AVAILABLE DATA:

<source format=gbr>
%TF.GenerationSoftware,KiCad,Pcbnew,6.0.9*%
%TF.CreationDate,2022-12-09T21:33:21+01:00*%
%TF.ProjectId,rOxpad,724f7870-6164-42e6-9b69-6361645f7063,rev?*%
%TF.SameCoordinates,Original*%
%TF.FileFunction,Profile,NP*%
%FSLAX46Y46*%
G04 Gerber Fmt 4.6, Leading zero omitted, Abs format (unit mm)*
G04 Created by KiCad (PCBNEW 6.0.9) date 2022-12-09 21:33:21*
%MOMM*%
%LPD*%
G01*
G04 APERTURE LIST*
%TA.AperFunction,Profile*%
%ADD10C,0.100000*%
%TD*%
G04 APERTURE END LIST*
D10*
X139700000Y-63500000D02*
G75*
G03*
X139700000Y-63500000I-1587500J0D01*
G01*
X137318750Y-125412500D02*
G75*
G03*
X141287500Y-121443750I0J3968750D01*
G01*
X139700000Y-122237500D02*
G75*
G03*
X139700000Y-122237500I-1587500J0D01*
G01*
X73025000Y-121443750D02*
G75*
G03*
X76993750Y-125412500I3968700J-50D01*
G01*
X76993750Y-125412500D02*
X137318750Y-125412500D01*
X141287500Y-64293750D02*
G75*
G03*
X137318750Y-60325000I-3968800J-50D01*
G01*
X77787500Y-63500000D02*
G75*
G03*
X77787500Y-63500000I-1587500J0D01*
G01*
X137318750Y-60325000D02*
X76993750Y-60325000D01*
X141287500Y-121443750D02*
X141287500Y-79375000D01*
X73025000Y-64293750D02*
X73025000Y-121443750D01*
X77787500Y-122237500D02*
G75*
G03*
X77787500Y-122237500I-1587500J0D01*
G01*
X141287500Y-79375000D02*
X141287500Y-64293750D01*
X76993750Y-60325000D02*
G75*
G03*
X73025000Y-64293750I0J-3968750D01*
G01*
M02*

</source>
* * *
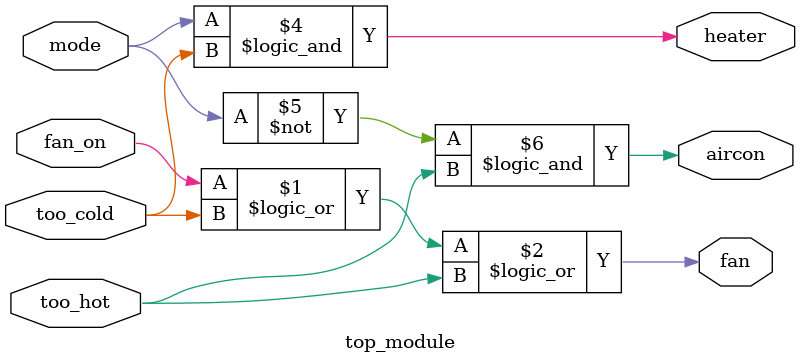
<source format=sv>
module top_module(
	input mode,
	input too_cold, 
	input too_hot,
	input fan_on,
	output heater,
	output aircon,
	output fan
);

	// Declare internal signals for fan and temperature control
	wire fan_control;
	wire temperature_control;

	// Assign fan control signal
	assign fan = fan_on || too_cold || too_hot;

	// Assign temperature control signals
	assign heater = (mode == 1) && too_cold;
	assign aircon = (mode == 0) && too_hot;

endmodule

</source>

EXERCISE: Only lines holding the string "mode" are wanted; gather each one from the entries above.

ANSWER SECTION:
	input mode,
	assign heater = (mode == 1) && too_cold;
	assign aircon = (mode == 0) && too_hot;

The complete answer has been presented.